Indoor object tracking data
--

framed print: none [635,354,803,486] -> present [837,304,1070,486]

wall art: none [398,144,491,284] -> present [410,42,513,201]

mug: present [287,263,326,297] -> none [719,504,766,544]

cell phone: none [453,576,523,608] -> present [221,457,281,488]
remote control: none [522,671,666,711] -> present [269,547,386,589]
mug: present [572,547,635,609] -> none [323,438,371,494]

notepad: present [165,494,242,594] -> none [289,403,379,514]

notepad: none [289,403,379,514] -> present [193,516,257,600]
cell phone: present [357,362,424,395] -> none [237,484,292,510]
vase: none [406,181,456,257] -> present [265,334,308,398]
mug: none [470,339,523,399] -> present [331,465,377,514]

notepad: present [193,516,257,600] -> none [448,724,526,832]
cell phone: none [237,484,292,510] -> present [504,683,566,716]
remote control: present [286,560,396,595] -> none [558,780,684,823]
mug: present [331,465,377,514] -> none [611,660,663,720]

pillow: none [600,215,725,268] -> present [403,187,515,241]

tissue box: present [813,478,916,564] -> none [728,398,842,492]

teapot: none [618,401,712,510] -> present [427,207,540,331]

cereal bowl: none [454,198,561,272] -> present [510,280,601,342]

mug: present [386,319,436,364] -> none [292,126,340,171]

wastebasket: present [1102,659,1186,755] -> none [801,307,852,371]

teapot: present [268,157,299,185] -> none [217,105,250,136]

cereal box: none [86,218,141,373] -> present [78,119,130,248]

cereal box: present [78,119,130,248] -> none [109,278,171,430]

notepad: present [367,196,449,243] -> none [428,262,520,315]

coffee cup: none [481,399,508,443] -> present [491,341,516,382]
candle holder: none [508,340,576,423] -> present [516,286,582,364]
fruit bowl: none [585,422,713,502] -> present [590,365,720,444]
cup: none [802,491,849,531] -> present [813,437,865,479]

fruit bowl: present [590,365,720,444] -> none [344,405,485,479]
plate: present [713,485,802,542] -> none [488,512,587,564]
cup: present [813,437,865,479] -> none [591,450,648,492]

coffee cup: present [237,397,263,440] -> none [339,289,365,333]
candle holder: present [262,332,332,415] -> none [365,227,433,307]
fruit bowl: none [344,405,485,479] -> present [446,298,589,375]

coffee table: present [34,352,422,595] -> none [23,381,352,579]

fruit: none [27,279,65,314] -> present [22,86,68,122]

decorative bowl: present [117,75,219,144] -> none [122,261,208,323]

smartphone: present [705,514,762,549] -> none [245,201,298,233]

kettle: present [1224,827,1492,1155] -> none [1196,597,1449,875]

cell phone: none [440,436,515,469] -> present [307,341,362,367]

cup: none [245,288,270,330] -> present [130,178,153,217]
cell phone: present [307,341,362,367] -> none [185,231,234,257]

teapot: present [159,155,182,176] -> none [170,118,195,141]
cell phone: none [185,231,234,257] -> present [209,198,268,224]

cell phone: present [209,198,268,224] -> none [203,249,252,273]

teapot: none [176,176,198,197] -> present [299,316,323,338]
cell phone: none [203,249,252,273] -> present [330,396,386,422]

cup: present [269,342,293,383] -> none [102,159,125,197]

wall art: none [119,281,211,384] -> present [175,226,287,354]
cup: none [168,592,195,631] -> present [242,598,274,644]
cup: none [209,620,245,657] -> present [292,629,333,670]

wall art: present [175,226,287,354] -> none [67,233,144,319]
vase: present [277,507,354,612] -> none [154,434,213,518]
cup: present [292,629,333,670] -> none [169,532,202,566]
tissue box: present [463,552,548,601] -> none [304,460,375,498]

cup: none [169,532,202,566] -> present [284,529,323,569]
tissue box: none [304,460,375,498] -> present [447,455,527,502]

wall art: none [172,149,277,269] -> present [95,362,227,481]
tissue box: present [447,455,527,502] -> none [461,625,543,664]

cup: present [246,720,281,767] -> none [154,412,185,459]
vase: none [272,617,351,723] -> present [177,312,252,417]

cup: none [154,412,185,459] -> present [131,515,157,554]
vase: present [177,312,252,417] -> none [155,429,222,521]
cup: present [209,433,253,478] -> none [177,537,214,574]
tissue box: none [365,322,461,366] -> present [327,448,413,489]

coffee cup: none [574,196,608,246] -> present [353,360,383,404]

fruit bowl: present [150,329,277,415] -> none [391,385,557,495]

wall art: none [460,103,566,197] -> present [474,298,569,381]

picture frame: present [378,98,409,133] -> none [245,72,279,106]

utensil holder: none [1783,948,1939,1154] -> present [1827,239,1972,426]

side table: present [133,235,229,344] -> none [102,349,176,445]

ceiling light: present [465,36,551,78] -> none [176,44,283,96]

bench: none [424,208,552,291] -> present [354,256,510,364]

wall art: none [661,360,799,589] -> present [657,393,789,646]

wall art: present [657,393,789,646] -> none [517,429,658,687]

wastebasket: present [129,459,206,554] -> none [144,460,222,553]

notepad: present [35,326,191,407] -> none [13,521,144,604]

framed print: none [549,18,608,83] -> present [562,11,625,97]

--

* _Assigned task_: What is the number of lines above that contain "fruit"? Reply with that number only.

* _Response area_: 5